[PROVIDED DATA — start]
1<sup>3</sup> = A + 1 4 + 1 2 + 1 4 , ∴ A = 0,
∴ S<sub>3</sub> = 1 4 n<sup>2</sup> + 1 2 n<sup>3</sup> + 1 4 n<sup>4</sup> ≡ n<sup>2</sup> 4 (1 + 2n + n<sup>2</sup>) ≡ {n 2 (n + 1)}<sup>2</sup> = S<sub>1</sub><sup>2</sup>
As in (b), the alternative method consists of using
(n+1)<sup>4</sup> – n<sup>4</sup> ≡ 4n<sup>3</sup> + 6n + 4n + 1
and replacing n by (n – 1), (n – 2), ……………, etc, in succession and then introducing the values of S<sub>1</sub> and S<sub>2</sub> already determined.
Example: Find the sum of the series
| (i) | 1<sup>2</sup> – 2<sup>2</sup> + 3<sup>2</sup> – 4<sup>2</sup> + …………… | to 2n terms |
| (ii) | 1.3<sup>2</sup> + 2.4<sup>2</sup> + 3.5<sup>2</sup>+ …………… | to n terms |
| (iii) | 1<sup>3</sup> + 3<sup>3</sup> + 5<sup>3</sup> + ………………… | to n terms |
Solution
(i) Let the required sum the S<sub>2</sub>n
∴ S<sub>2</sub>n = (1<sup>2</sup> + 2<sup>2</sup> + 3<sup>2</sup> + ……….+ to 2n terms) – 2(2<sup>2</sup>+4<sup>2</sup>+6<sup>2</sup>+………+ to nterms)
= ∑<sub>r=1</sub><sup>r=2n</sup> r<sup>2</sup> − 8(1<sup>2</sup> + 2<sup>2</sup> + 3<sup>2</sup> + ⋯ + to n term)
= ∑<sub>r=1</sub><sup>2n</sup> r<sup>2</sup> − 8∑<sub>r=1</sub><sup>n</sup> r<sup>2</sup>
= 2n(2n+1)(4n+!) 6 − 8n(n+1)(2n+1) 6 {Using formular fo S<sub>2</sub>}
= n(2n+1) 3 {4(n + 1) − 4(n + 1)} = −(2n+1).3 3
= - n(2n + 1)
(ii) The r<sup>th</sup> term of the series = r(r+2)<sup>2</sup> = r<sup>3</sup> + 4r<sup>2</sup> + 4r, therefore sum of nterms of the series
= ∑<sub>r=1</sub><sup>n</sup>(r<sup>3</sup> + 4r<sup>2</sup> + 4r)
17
[PROVIDED DATA — finish]
**THE TASK:** Retype the records in their entirety, matching each one exactly.

**EXERCISE ANSWER:**
1<sup>3</sup> = A + 1 4 + 1 2 + 1 4 , ∴ A = 0,
∴ S<sub>3</sub> = 1 4 n<sup>2</sup> + 1 2 n<sup>3</sup> + 1 4 n<sup>4</sup> ≡ n<sup>2</sup> 4 (1 + 2n + n<sup>2</sup>) ≡ {n 2 (n + 1)}<sup>2</sup> = S<sub>1</sub><sup>2</sup>
As in (b), the alternative method consists of using
(n+1)<sup>4</sup> – n<sup>4</sup> ≡ 4n<sup>3</sup> + 6n + 4n + 1
and replacing n by (n – 1), (n – 2), ……………, etc, in succession and then introducing the values of S<sub>1</sub> and S<sub>2</sub> already determined.
Example: Find the sum of the series
| (i) | 1<sup>2</sup> – 2<sup>2</sup> + 3<sup>2</sup> – 4<sup>2</sup> + …………… | to 2n terms |
| (ii) | 1.3<sup>2</sup> + 2.4<sup>2</sup> + 3.5<sup>2</sup>+ …………… | to n terms |
| (iii) | 1<sup>3</sup> + 3<sup>3</sup> + 5<sup>3</sup> + ………………… | to n terms |
Solution
(i) Let the required sum the S<sub>2</sub>n
∴ S<sub>2</sub>n = (1<sup>2</sup> + 2<sup>2</sup> + 3<sup>2</sup> + ……….+ to 2n terms) – 2(2<sup>2</sup>+4<sup>2</sup>+6<sup>2</sup>+………+ to nterms)
= ∑<sub>r=1</sub><sup>r=2n</sup> r<sup>2</sup> − 8(1<sup>2</sup> + 2<sup>2</sup> + 3<sup>2</sup> + ⋯ + to n term)
= ∑<sub>r=1</sub><sup>2n</sup> r<sup>2</sup> − 8∑<sub>r=1</sub><sup>n</sup> r<sup>2</sup>
= 2n(2n+1)(4n+!) 6 − 8n(n+1)(2n+1) 6 {Using formular fo S<sub>2</sub>}
= n(2n+1) 3 {4(n + 1) − 4(n + 1)} = −(2n+1).3 3
= - n(2n + 1)
(ii) The r<sup>th</sup> term of the series = r(r+2)<sup>2</sup> = r<sup>3</sup> + 4r<sup>2</sup> + 4r, therefore sum of nterms of the series
= ∑<sub>r=1</sub><sup>n</sup>(r<sup>3</sup> + 4r<sup>2</sup> + 4r)
17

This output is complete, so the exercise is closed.